There’s a pleasing spaciousness and sense of escape here. Long is never rearranging nature, so much as leaving a shadow of his passage across it, and a gentle sense of beauty imbues much of what’s on show. Where all his wanderings ultimately lead is hard to say, but it’s pleasant enough to tag along.
Timothy Barber
Opera
LULU
Royal Opera House
WHEN Lulu was first performed in 1937 it caused great offence and furore. Even modern audiences are jarred by its story of depravity, monstrosity and sexual power-play.
Alban Berg took the story from two plays by the German playwright Frank Wedekind, whose Spring Awakening – recently in musical form in the West End – sent ripples through London with its ruthless, exciting melodrama.
The opera is atonal and long (over three hours) and Christof Loy’s production doesn’t make the unforgiving music any easier to take. The role of Lulu is unique in opera – the leading lady must be a man-wrecking, money-grabbing guttersnipe turned wealthy woman of the world who magnetises as much as she repels. Here she’s played by Agneta Eichenholz, a little-known Swedish soprano, very austere-looking and slight, though beguiling in her tight black dresses and stilettos.

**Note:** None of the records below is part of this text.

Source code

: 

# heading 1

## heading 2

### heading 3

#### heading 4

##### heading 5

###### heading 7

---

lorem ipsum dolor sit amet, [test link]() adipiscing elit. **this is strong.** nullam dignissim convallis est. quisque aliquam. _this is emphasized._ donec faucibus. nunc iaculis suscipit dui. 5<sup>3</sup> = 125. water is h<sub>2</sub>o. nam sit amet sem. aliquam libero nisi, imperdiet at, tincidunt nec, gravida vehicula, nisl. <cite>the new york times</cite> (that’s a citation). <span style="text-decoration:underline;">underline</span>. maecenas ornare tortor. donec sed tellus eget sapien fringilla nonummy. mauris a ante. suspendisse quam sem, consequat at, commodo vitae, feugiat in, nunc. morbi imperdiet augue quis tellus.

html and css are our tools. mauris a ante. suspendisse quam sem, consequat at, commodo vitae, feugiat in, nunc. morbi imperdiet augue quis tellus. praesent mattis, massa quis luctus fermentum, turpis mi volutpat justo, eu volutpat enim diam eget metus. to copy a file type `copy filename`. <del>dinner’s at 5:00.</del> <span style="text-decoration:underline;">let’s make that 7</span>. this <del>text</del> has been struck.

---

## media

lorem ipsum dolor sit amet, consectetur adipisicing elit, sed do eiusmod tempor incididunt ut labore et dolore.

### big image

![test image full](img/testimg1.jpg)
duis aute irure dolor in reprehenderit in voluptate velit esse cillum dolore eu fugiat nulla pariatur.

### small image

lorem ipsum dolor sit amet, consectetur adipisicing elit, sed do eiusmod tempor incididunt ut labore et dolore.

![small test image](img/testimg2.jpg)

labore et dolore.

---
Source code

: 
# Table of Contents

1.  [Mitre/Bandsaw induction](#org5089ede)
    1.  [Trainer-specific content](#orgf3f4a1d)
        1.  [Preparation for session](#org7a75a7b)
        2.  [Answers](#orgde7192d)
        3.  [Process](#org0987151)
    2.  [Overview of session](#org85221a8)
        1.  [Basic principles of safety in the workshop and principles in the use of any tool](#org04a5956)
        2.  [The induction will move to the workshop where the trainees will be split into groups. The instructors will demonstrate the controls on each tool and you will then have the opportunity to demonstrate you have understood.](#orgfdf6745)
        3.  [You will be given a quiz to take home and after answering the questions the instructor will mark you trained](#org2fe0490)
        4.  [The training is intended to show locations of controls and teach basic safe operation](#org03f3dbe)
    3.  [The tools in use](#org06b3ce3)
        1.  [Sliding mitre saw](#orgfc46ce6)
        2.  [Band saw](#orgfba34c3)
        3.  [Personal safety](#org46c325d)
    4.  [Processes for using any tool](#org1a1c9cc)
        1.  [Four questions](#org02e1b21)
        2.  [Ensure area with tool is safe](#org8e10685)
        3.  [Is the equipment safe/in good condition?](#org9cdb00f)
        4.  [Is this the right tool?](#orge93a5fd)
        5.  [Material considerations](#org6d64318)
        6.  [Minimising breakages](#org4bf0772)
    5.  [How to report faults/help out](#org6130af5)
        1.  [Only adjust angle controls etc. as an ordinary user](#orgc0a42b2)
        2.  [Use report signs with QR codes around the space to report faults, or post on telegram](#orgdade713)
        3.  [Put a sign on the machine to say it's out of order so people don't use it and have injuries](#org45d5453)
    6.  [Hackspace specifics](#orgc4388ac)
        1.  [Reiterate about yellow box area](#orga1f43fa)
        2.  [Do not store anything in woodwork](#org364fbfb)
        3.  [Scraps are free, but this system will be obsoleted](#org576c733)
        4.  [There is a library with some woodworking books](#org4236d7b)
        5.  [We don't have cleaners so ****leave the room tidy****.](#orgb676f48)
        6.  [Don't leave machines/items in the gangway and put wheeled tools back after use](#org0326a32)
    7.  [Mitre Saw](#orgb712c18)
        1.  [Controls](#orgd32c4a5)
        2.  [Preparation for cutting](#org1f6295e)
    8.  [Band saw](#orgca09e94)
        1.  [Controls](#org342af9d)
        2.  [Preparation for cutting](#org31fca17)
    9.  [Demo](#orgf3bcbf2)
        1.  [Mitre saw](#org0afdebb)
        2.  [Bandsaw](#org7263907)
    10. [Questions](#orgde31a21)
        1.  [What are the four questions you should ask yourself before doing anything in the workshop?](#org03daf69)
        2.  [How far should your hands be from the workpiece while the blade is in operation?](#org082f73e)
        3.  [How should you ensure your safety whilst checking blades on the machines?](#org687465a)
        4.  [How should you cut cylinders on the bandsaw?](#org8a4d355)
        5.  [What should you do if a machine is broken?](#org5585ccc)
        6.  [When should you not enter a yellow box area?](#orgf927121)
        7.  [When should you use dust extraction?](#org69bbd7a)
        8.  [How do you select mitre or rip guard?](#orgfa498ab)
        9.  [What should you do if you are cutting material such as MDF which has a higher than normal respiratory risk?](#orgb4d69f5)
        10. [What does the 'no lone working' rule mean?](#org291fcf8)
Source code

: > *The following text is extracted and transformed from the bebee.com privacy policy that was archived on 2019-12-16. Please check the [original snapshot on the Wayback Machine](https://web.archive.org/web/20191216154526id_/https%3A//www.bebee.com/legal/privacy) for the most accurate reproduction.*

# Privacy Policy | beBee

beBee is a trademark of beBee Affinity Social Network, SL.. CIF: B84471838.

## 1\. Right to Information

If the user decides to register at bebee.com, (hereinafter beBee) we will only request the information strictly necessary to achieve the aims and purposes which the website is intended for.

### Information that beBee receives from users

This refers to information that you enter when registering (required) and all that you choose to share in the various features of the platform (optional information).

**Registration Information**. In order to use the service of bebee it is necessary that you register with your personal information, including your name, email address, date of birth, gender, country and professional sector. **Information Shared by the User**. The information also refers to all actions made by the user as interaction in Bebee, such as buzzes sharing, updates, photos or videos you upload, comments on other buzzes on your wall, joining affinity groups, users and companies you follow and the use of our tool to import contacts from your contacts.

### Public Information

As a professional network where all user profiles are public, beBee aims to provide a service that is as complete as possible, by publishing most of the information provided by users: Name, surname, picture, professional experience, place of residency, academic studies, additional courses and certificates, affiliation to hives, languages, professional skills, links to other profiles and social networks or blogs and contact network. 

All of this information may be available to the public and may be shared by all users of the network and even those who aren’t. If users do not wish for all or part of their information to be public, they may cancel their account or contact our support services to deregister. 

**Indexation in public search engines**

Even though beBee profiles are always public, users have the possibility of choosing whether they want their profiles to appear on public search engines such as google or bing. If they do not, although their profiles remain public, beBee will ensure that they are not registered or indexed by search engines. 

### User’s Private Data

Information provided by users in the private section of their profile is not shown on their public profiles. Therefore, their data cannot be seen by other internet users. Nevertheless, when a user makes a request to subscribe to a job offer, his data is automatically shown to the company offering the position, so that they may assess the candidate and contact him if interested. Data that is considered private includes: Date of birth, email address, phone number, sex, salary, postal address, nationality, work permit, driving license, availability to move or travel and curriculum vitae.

The staging is completely minimalist: empty rooms, bright lights, suits and business attire. In this context the men in Lulu’s orbit flail and die, or kill, with Lulu remaining a blank, inscrutable and ultimately destructive force at their core. The production is supremely bleak, almost philosophically so.
I craved something to lighten this excessively stark tableau, and would have welcomed more colour, noise and passion.